Texte du document:
Avant de reprendre quelques jours de vacances, et sans savoir si d'ici mon départ je pourrai mettre en ligne les textes prévus, voici, puisque la Russie est à l'honneur ces temps-ci, deux extraits du beau livre d'Ivan Stoliaroff, Un village russe (Plon, coll. « Terre humaine », 1992), consacré à la paysannerie russe de la fin du XIXe siècle. Pas de nostalgie ou d'idéalisation ici, mais de petites réflexions, en contrepoint par rapport à notre époque, sur les bienfaits du fatalisme comme du repos (peut-être) éternel. A bientôt !


"Si quelqu'un de nous se plaignait de manquer de quelque chose (et nous manquions de beaucoup de choses), ma mère disait : « Il n'y a pas de raison d'irriter Dieu, nous ne mourons pas de faim et ne vivons pas d'aumône, nous ne demandons pas notre pain aux autres ; avec l'aide de Dieu, nous ne vivons pas si mal. » Et il n'était pas possible de répliquer là-dessus. Elle avait raison : nous ne mourions pas de faim et il y avait des gens qui vivaient encore plus mal que nous.

Travail demandé:
(1) Recopie le passage du texte sur le village russe en commençant par « Avant de reprendre » et en allant jusqu'à « A bientôt ! ».
(2) Répète à l'identique toutes les lignes des relevés de points d'objets, sans reprendre les images.
Les lignes de relevés n'ont aucun lien avec le texte sur le village russe.

Données fournies:
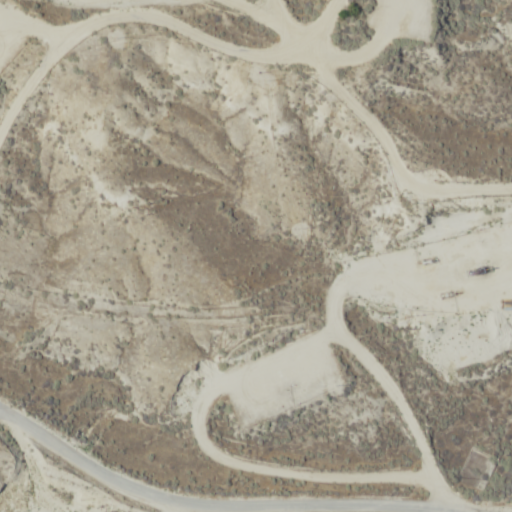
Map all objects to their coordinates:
road: (356, 21)
road: (307, 43)
road: (18, 54)
road: (242, 459)
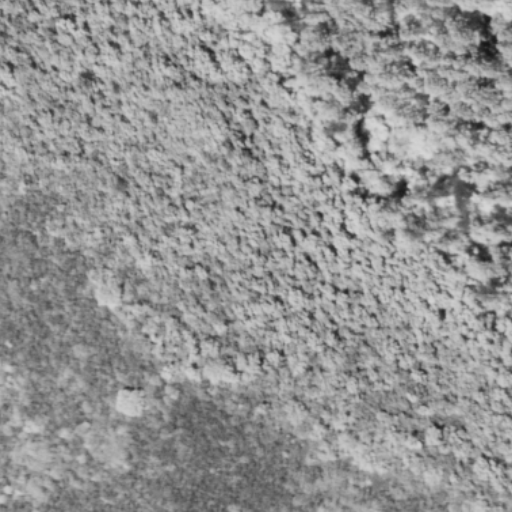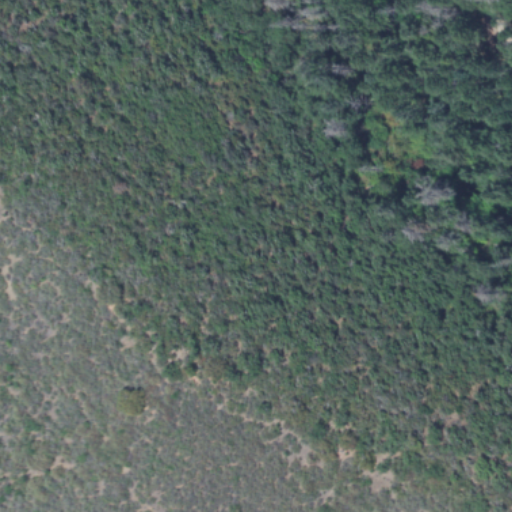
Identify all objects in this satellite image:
road: (489, 29)
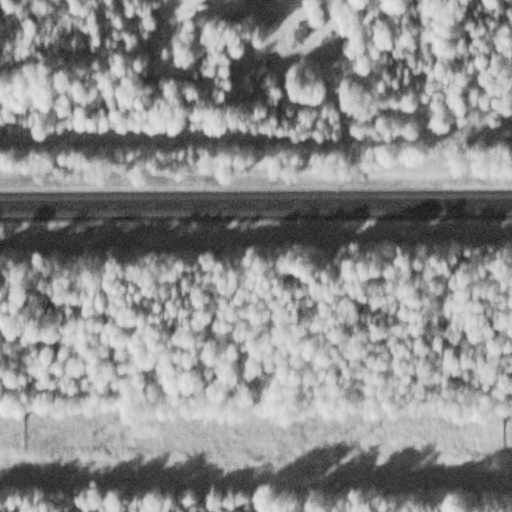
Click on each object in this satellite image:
road: (256, 203)
power tower: (21, 412)
power tower: (499, 419)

Réponses rédigées:
(1)
Avant de reprendre quelques jours de vacances, et sans savoir si d'ici mon départ je pourrai mettre en ligne les textes prévus, voici, puisque la Russie est à l'honneur ces temps-ci, deux extraits du beau livre d'Ivan Stoliaroff, Un village russe (Plon, coll. « Terre humaine », 1992), consacré à la paysannerie russe de la fin du XIXe siècle. Pas de nostalgie ou d'idéalisation ici, mais de petites réflexions, en contrepoint par rapport à notre époque, sur les bienfaits du fatalisme comme du repos (peut-être) éternel. A bientôt !

(2)
Map all objects to their coordinates:
road: (356, 21)
road: (307, 43)
road: (18, 54)
road: (242, 459)
Identify all objects in this satellite image:
road: (489, 29)
Click on each object in this satellite image:
road: (256, 203)
power tower: (21, 412)
power tower: (499, 419)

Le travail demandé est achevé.